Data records
----

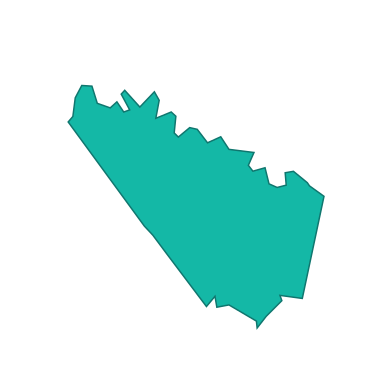 outline of Woodford, Kentucky, United States of America, rotated 129°
{"feature_id": "52423323B53246726964518", "entity_name": "Woodford", "entity_type": "district", "adm_level": 2, "iso_a3": "USA", "parent_name": "United States of America", "parent_adm1": "Kentucky", "projection": "equal_earth", "projection_center": [-84.767, 38.022], "detail": "fine", "context": "isolated", "style": "filled", "palette": "teal", "viewbox_px": 384, "rotation_deg": 129, "n_neighbors": 0, "source": "geoboundaries", "source_scale": "gbopen_adm2", "svg_char_len": 786}
<svg xmlns="http://www.w3.org/2000/svg" viewBox="0 0 384 384"><g transform="rotate(129 192 192)"><path d="M205.3,39.3L112.3,86.7L113.3,104.6L112.2,108.2L112.1,126.2L118.4,131.7L127.4,123.1L134.9,128.7L137.2,137.3L127.2,150.5L137.5,157.8L135.8,165.0L122.3,168.7L135.6,190.1L131.0,204.4L144.0,210.9L140.0,227.4L143.4,234.3L157.9,237.2L157.3,243.0L143.3,252.2L142.9,258.5L157.5,266.5L141.4,275.2L137.8,284.3L158.8,286.0L155.3,308.3L160.5,308.6L167.4,292.1L172.8,295.4L169.2,307.1L178.1,308.5L182.7,321.4L172.7,336.4L178.6,344.7L192.3,342.0L208.3,332.1L215.5,332.3L248.5,207.5L250.2,195.3L255.9,172.9L269.3,119.2L271.9,108.7L258.6,108.5L265.9,100.2L256.5,92.2L251.8,60.7L256.7,55.8L241.9,56.1L219.9,53.8L217.0,58.6L205.3,39.3Z" fill="#14b8a6" stroke="#0f766e" stroke-width="1.5"/></g></svg>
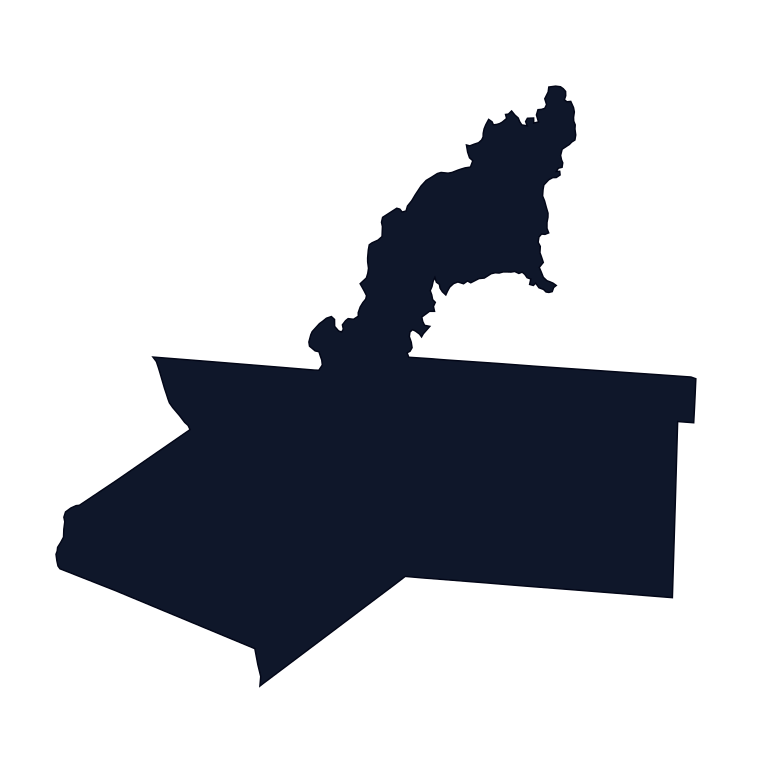 Bacabal, Maranhão, Brazil, rotated 5°
{"feature_id": "56859067B39031921407677", "entity_name": "Bacabal", "entity_type": "district", "adm_level": 2, "iso_a3": "BRA", "parent_name": "Brazil", "parent_adm1": "Maranhão", "projection": "natural_earth1", "projection_center": [-44.74, -4.12], "detail": "fine", "context": "isolated", "style": "filled", "palette": "ink", "viewbox_px": 768, "rotation_deg": 5, "n_neighbors": 0, "source": "geoboundaries", "source_scale": "gbopen_adm2", "svg_char_len": 3665}
<svg xmlns="http://www.w3.org/2000/svg" viewBox="0 0 768 768"><g transform="rotate(5 384 384)"><path d="M695.9,395.6L695.4,380.9L695.0,370.6L694.2,351.6L689.2,350.3L653.8,350.9L562.8,352.6L534.9,353.1L496.2,353.6L444.3,354.6L435.3,354.7L429.4,354.7L406.3,355.2L404.3,350.8L407.0,349.2L408.8,345.4L407.5,340.0L405.1,334.6L405.3,330.0L407.7,327.4L410.7,328.5L415.1,331.2L417.3,333.8L418.8,330.5L422.2,325.9L424.6,322.6L419.3,322.0L417.1,318.3L415.8,314.0L423.0,307.6L428.0,307.2L426.5,302.4L428.0,298.2L425.1,295.7L423.8,291.1L421.9,287.0L423.3,282.8L424.0,277.4L425.4,273.4L427.3,278.0L430.5,279.9L431.5,283.6L434.1,287.0L437.8,289.9L439.2,285.9L441.0,281.8L444.6,277.9L448.7,275.9L454.5,277.2L458.2,274.1L461.6,275.6L469.4,270.7L474.7,269.7L481.1,264.8L485.1,263.5L489.1,263.4L492.8,262.0L497.2,261.6L500.8,261.4L504.4,260.5L508.7,262.1L511.9,260.5L514.7,262.5L517.3,265.6L521.1,266.6L520.4,272.1L524.2,272.8L526.3,270.3L530.0,274.6L534.7,275.9L537.4,278.2L540.3,278.4L543.5,277.3L544.6,273.1L547.0,270.8L543.6,268.8L540.3,267.7L537.3,266.9L533.4,263.8L530.8,258.6L528.5,254.3L532.1,249.0L529.6,243.2L527.9,239.6L527.7,233.3L525.2,229.4L525.5,224.1L527.9,220.9L531.3,220.9L534.9,219.1L532.8,214.8L532.3,208.9L532.8,203.6L532.5,199.5L530.3,193.9L528.0,187.6L525.6,182.9L525.5,176.3L525.9,171.8L530.3,166.2L534.1,163.7L537.6,163.3L541.2,160.4L540.5,156.8L537.1,157.3L538.9,153.8L542.5,152.6L542.8,148.1L541.3,145.2L540.0,140.9L541.0,134.6L545.1,131.3L547.8,129.2L549.9,126.6L552.9,124.3L553.3,119.2L552.0,113.3L551.9,109.2L550.1,105.6L549.6,101.9L549.9,96.4L548.7,92.1L545.4,86.2L541.6,86.9L538.9,85.1L539.9,81.0L539.4,76.7L536.8,74.2L533.9,72.5L529.0,72.3L522.3,73.8L522.1,78.8L519.3,85.8L521.6,91.5L520.1,95.4L517.0,96.7L513.5,97.3L512.4,102.7L515.1,109.5L510.4,111.0L509.9,106.0L503.7,106.8L502.2,110.2L504.2,114.3L498.7,113.9L496.3,110.8L494.5,107.3L491.0,104.7L487.3,100.9L484.4,104.3L481.6,104.9L483.0,108.8L479.0,112.8L476.5,114.5L473.7,115.6L470.4,116.3L468.8,113.4L465.2,111.3L462.8,116.9L461.5,121.1L461.0,125.6L461.2,129.2L460.0,132.4L457.2,135.4L453.0,137.2L448.7,139.3L445.3,138.7L447.1,145.7L449.5,151.2L453.0,153.8L451.2,160.4L446.0,161.6L442.0,163.2L439.0,164.5L433.4,167.3L429.5,168.4L422.4,168.3L418.8,169.7L412.9,174.2L408.3,177.5L403.7,183.5L398.7,192.7L395.6,199.1L391.9,204.6L390.9,209.7L387.1,211.1L384.5,208.4L381.4,207.8L370.7,216.1L368.1,218.1L367.4,223.1L368.7,227.2L369.2,237.3L365.5,241.2L359.8,244.4L357.2,246.6L356.7,251.8L356.7,259.9L357.1,263.8L358.5,270.1L358.2,275.2L357.2,279.9L351.5,286.2L354.0,289.8L356.6,293.7L358.9,297.5L358.4,301.0L355.9,304.7L353.6,309.3L352.1,315.2L352.5,318.7L348.0,322.2L342.6,322.0L340.2,324.3L337.4,328.7L338.7,332.9L337.3,335.9L334.1,335.1L329.8,330.9L329.1,324.0L325.7,321.4L320.9,323.5L317.3,327.0L314.5,329.4L307.9,338.1L306.8,341.3L305.5,348.7L306.5,352.8L312.5,357.0L316.4,357.5L318.1,361.6L319.9,365.5L320.9,370.5L317.9,376.0L313.3,376.2L274.8,376.4L210.9,376.8L151.5,377.3L155.3,381.5L157.9,387.5L159.6,391.7L165.7,407.4L168.1,412.9L170.1,417.7L171.9,421.5L175.6,425.9L182.9,433.1L188.8,439.6L192.4,442.3L194.8,446.3L175.9,462.0L164.4,471.5L126.3,503.1L91.1,531.4L87.9,532.0L82.9,534.8L77.9,539.2L76.7,544.6L78.0,549.0L77.7,556.6L78.1,564.5L75.7,570.1L73.1,575.1L73.0,578.9L72.1,582.2L73.5,588.5L75.1,593.7L77.3,596.3L135.4,613.5L139.7,614.9L184.1,629.0L214.1,638.5L278.4,658.9L282.8,674.6L286.7,686.1L286.7,695.7L289.8,692.8L358.2,631.3L384.7,607.4L411.9,583.0L421.9,573.8L435.9,573.8L439.6,573.8L506.2,573.2L510.1,573.2L542.1,573.0L552.5,572.9L591.9,572.5L689.9,571.7L688.0,538.4L687.7,532.9L684.1,469.4L679.8,395.8L695.9,395.6Z" fill="#0f172a" stroke="#020617" stroke-width="1.5"/></g></svg>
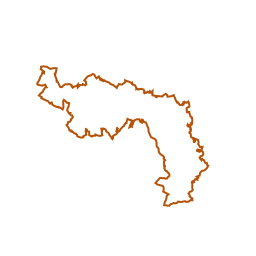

----

> [EXERCISE AIM]: Reproduce the material above line for line, without changing anything, and leave the pictures out.

> [TASK RESPONSE]:
 outline of Woodford, Kentucky, United States of America, rotated 129°
{"feature_id": "52423323B53246726964518", "entity_name": "Woodford", "entity_type": "district", "adm_level": 2, "iso_a3": "USA", "parent_name": "United States of America", "parent_adm1": "Kentucky", "projection": "equal_earth", "projection_center": [-84.767, 38.022], "detail": "fine", "context": "isolated", "style": "filled", "palette": "teal", "viewbox_px": 384, "rotation_deg": 129, "n_neighbors": 0, "source": "geoboundaries", "source_scale": "gbopen_adm2", "svg_char_len": 786}
<svg xmlns="http://www.w3.org/2000/svg" viewBox="0 0 384 384"><g transform="rotate(129 192 192)"><path d="M205.3,39.3L112.3,86.7L113.3,104.6L112.2,108.2L112.1,126.2L118.4,131.7L127.4,123.1L134.9,128.7L137.2,137.3L127.2,150.5L137.5,157.8L135.8,165.0L122.3,168.7L135.6,190.1L131.0,204.4L144.0,210.9L140.0,227.4L143.4,234.3L157.9,237.2L157.3,243.0L143.3,252.2L142.9,258.5L157.5,266.5L141.4,275.2L137.8,284.3L158.8,286.0L155.3,308.3L160.5,308.6L167.4,292.1L172.8,295.4L169.2,307.1L178.1,308.5L182.7,321.4L172.7,336.4L178.6,344.7L192.3,342.0L208.3,332.1L215.5,332.3L248.5,207.5L250.2,195.3L255.9,172.9L269.3,119.2L271.9,108.7L258.6,108.5L265.9,100.2L256.5,92.2L251.8,60.7L256.7,55.8L241.9,56.1L219.9,53.8L217.0,58.6L205.3,39.3Z" fill="#14b8a6" stroke="#0f766e" stroke-width="1.5"/></g></svg>
 Bacabal, Maranhão, Brazil, rotated 5°
{"feature_id": "56859067B39031921407677", "entity_name": "Bacabal", "entity_type": "district", "adm_level": 2, "iso_a3": "BRA", "parent_name": "Brazil", "parent_adm1": "Maranhão", "projection": "natural_earth1", "projection_center": [-44.74, -4.12], "detail": "fine", "context": "isolated", "style": "filled", "palette": "ink", "viewbox_px": 768, "rotation_deg": 5, "n_neighbors": 0, "source": "geoboundaries", "source_scale": "gbopen_adm2", "svg_char_len": 3665}
<svg xmlns="http://www.w3.org/2000/svg" viewBox="0 0 768 768"><g transform="rotate(5 384 384)"><path d="M695.9,395.6L695.4,380.9L695.0,370.6L694.2,351.6L689.2,350.3L653.8,350.9L562.8,352.6L534.9,353.1L496.2,353.6L444.3,354.6L435.3,354.7L429.4,354.7L406.3,355.2L404.3,350.8L407.0,349.2L408.8,345.4L407.5,340.0L405.1,334.6L405.3,330.0L407.7,327.4L410.7,328.5L415.1,331.2L417.3,333.8L418.8,330.5L422.2,325.9L424.6,322.6L419.3,322.0L417.1,318.3L415.8,314.0L423.0,307.6L428.0,307.2L426.5,302.4L428.0,298.2L425.1,295.7L423.8,291.1L421.9,287.0L423.3,282.8L424.0,277.4L425.4,273.4L427.3,278.0L430.5,279.9L431.5,283.6L434.1,287.0L437.8,289.9L439.2,285.9L441.0,281.8L444.6,277.9L448.7,275.9L454.5,277.2L458.2,274.1L461.6,275.6L469.4,270.7L474.7,269.7L481.1,264.8L485.1,263.5L489.1,263.4L492.8,262.0L497.2,261.6L500.8,261.4L504.4,260.5L508.7,262.1L511.9,260.5L514.7,262.5L517.3,265.6L521.1,266.6L520.4,272.1L524.2,272.8L526.3,270.3L530.0,274.6L534.7,275.9L537.4,278.2L540.3,278.4L543.5,277.3L544.6,273.1L547.0,270.8L543.6,268.8L540.3,267.7L537.3,266.9L533.4,263.8L530.8,258.6L528.5,254.3L532.1,249.0L529.6,243.2L527.9,239.6L527.7,233.3L525.2,229.4L525.5,224.1L527.9,220.9L531.3,220.9L534.9,219.1L532.8,214.8L532.3,208.9L532.8,203.6L532.5,199.5L530.3,193.9L528.0,187.6L525.6,182.9L525.5,176.3L525.9,171.8L530.3,166.2L534.1,163.7L537.6,163.3L541.2,160.4L540.5,156.8L537.1,157.3L538.9,153.8L542.5,152.6L542.8,148.1L541.3,145.2L540.0,140.9L541.0,134.6L545.1,131.3L547.8,129.2L549.9,126.6L552.9,124.3L553.3,119.2L552.0,113.3L551.9,109.2L550.1,105.6L549.6,101.9L549.9,96.4L548.7,92.1L545.4,86.2L541.6,86.9L538.9,85.1L539.9,81.0L539.4,76.7L536.8,74.2L533.9,72.5L529.0,72.3L522.3,73.8L522.1,78.8L519.3,85.8L521.6,91.5L520.1,95.4L517.0,96.7L513.5,97.3L512.4,102.7L515.1,109.5L510.4,111.0L509.9,106.0L503.7,106.8L502.2,110.2L504.2,114.3L498.7,113.9L496.3,110.8L494.5,107.3L491.0,104.7L487.3,100.9L484.4,104.3L481.6,104.9L483.0,108.8L479.0,112.8L476.5,114.5L473.7,115.6L470.4,116.3L468.8,113.4L465.2,111.3L462.8,116.9L461.5,121.1L461.0,125.6L461.2,129.2L460.0,132.4L457.2,135.4L453.0,137.2L448.7,139.3L445.3,138.7L447.1,145.7L449.5,151.2L453.0,153.8L451.2,160.4L446.0,161.6L442.0,163.2L439.0,164.5L433.4,167.3L429.5,168.4L422.4,168.3L418.8,169.7L412.9,174.2L408.3,177.5L403.7,183.5L398.7,192.7L395.6,199.1L391.9,204.6L390.9,209.7L387.1,211.1L384.5,208.4L381.4,207.8L370.7,216.1L368.1,218.1L367.4,223.1L368.7,227.2L369.2,237.3L365.5,241.2L359.8,244.4L357.2,246.6L356.7,251.8L356.7,259.9L357.1,263.8L358.5,270.1L358.2,275.2L357.2,279.9L351.5,286.2L354.0,289.8L356.6,293.7L358.9,297.5L358.4,301.0L355.9,304.7L353.6,309.3L352.1,315.2L352.5,318.7L348.0,322.2L342.6,322.0L340.2,324.3L337.4,328.7L338.7,332.9L337.3,335.9L334.1,335.1L329.8,330.9L329.1,324.0L325.7,321.4L320.9,323.5L317.3,327.0L314.5,329.4L307.9,338.1L306.8,341.3L305.5,348.7L306.5,352.8L312.5,357.0L316.4,357.5L318.1,361.6L319.9,365.5L320.9,370.5L317.9,376.0L313.3,376.2L274.8,376.4L210.9,376.8L151.5,377.3L155.3,381.5L157.9,387.5L159.6,391.7L165.7,407.4L168.1,412.9L170.1,417.7L171.9,421.5L175.6,425.9L182.9,433.1L188.8,439.6L192.4,442.3L194.8,446.3L175.9,462.0L164.4,471.5L126.3,503.1L91.1,531.4L87.9,532.0L82.9,534.8L77.9,539.2L76.7,544.6L78.0,549.0L77.7,556.6L78.1,564.5L75.7,570.1L73.1,575.1L73.0,578.9L72.1,582.2L73.5,588.5L75.1,593.7L77.3,596.3L135.4,613.5L139.7,614.9L184.1,629.0L214.1,638.5L278.4,658.9L282.8,674.6L286.7,686.1L286.7,695.7L289.8,692.8L358.2,631.3L384.7,607.4L411.9,583.0L421.9,573.8L435.9,573.8L439.6,573.8L506.2,573.2L510.1,573.2L542.1,573.0L552.5,572.9L591.9,572.5L689.9,571.7L688.0,538.4L687.7,532.9L684.1,469.4L679.8,395.8L695.9,395.6Z" fill="#0f172a" stroke="#020617" stroke-width="1.5"/></g></svg>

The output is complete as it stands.